Exercise goal »
Copy every line of the records below word for word, omitting the pictures.

(Data supplied Opens)

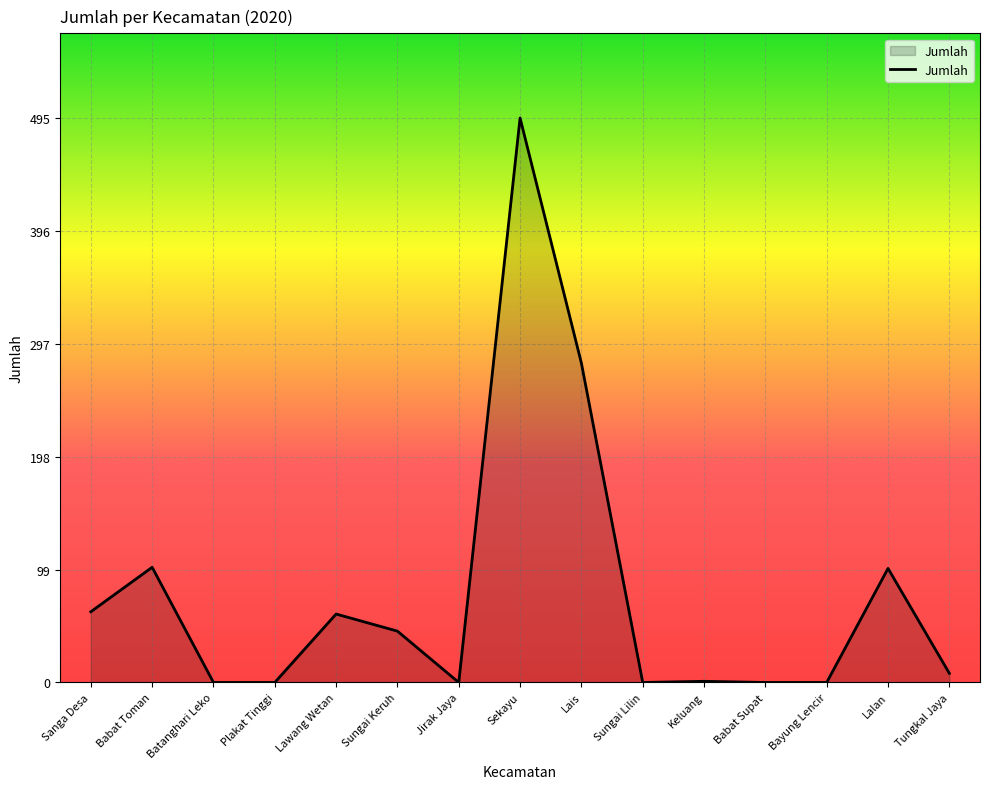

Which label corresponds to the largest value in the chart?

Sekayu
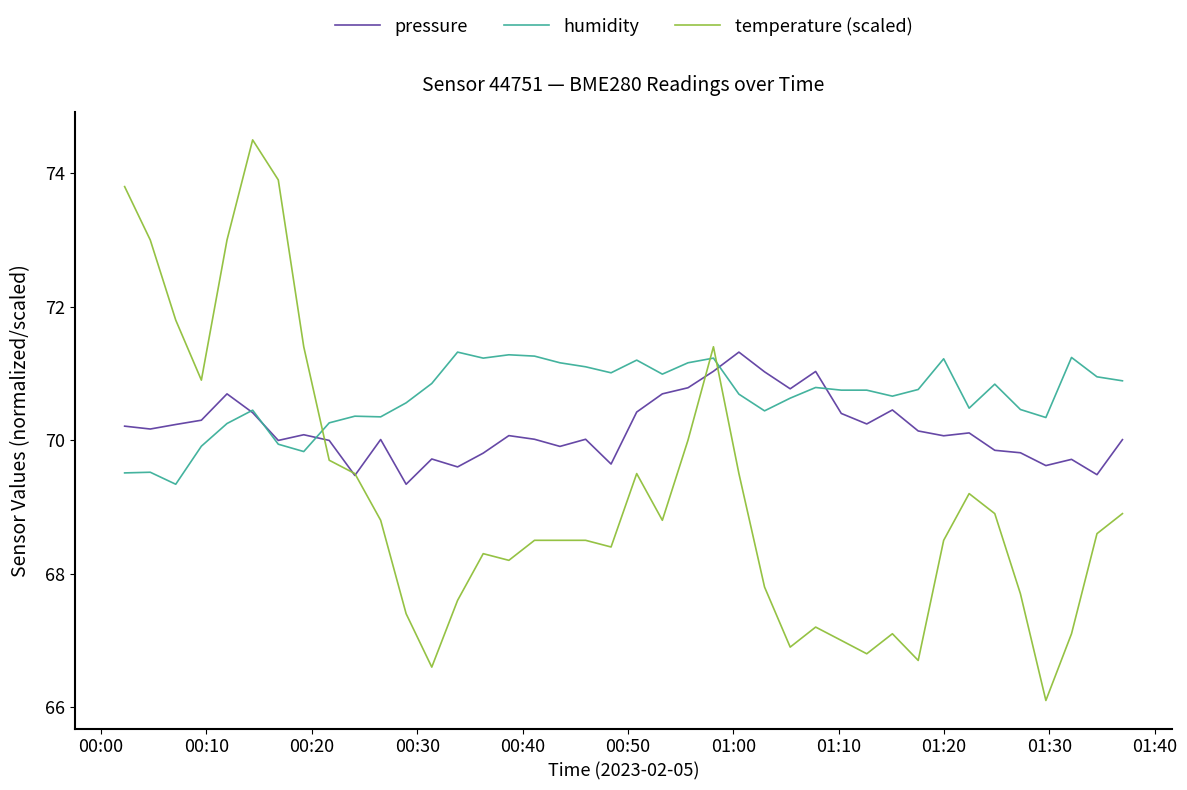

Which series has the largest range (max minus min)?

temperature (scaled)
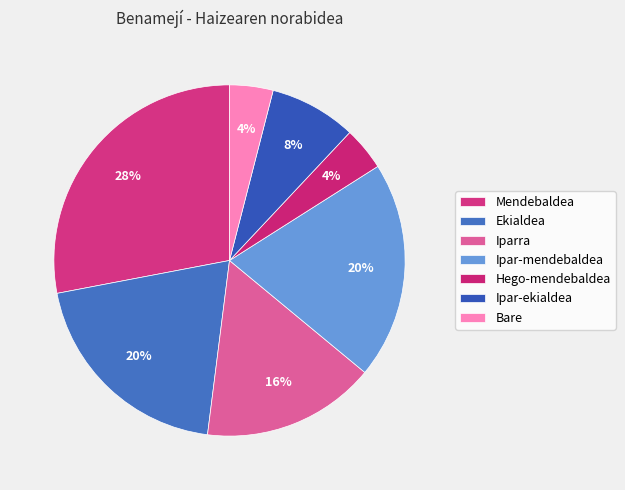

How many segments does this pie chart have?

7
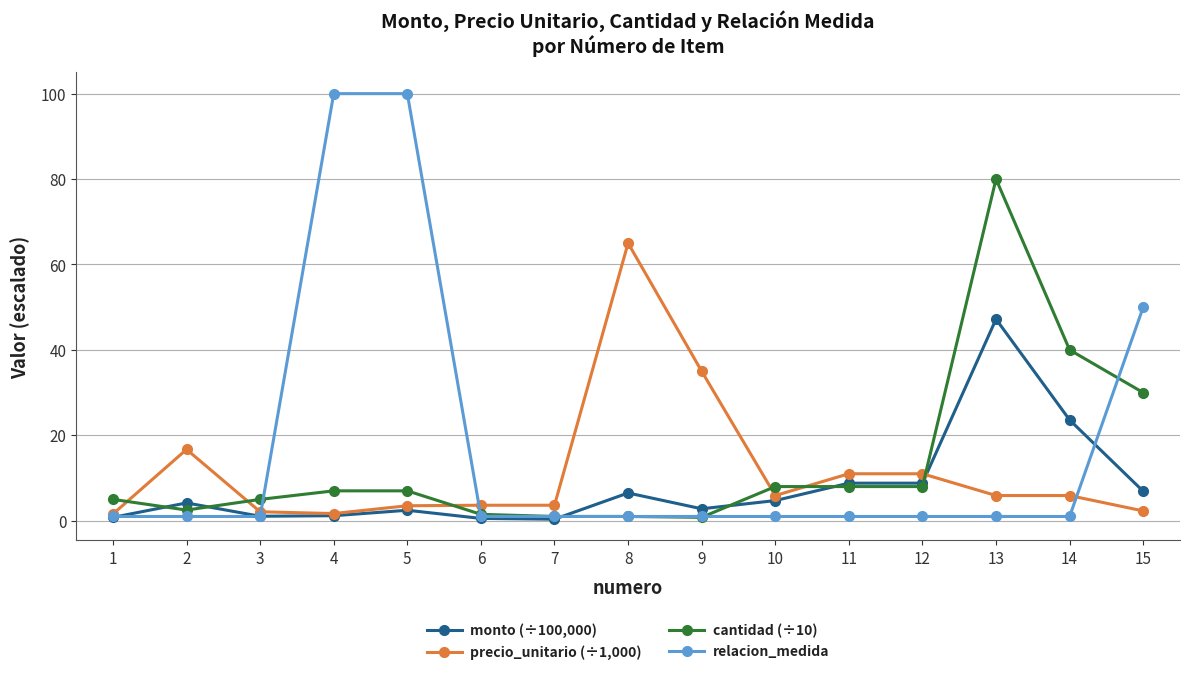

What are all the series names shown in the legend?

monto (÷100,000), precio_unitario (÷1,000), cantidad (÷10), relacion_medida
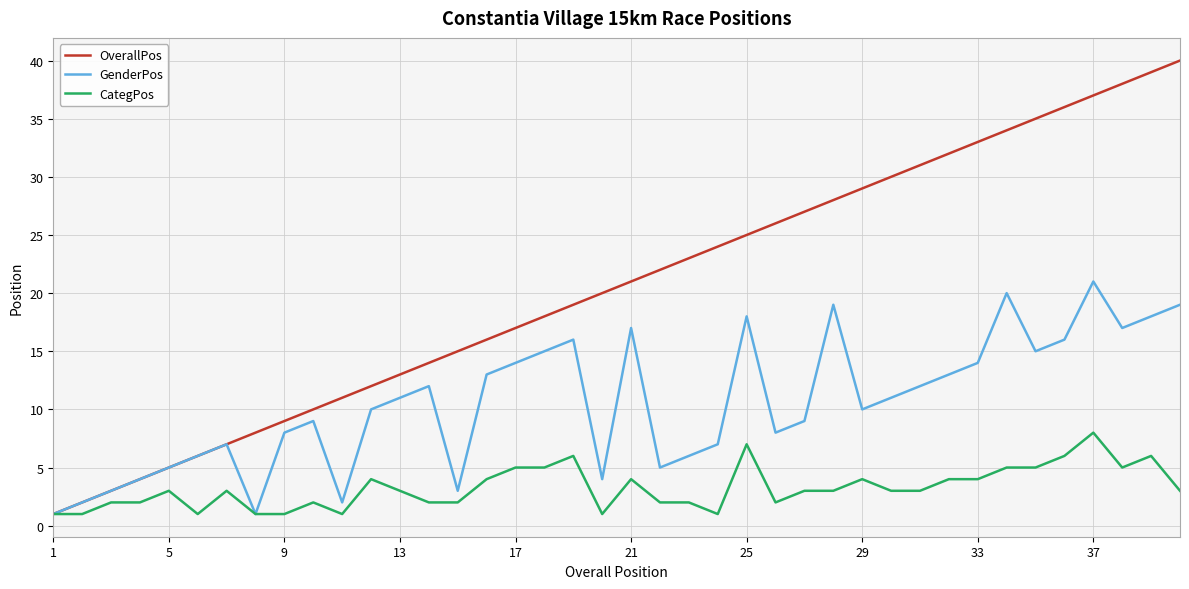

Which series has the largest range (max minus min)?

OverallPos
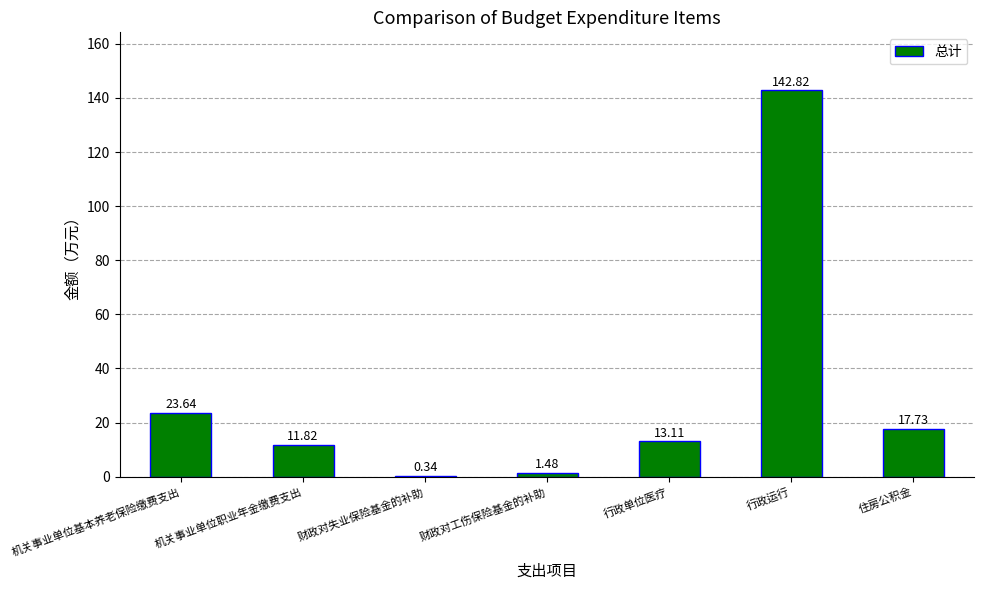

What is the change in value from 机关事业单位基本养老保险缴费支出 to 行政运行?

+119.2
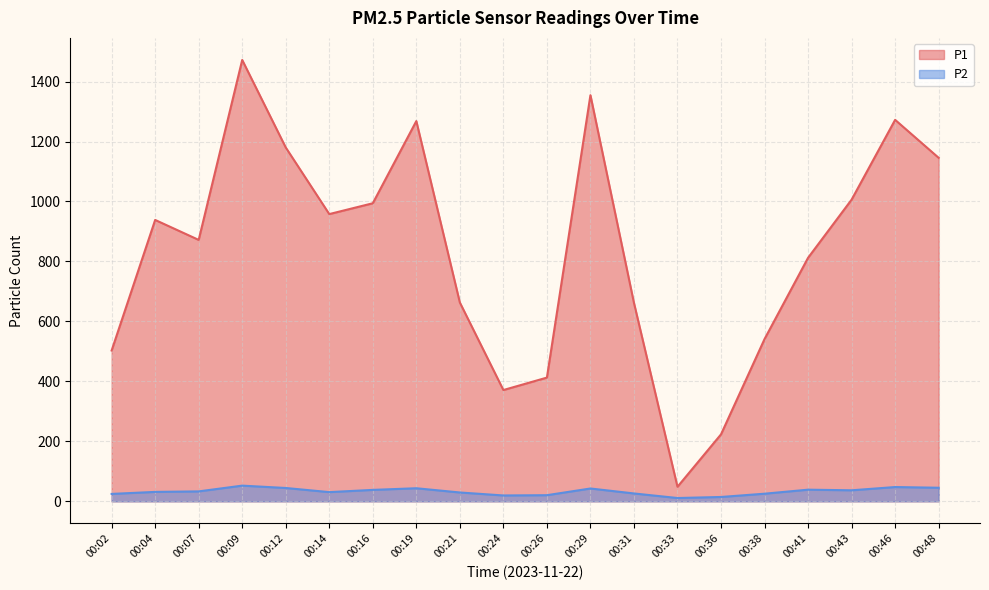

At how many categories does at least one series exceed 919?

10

(Data supplied Closes)

Exercise response »
Which label corresponds to the largest value in the chart?

Sekayu

Which series has the largest range (max minus min)?

temperature (scaled)

How many segments does this pie chart have?

7

What are all the series names shown in the legend?

monto (÷100,000), precio_unitario (÷1,000), cantidad (÷10), relacion_medida

Which series has the largest range (max minus min)?

OverallPos

What is the change in value from 机关事业单位基本养老保险缴费支出 to 行政运行?

+119.2

At how many categories does at least one series exceed 919?

10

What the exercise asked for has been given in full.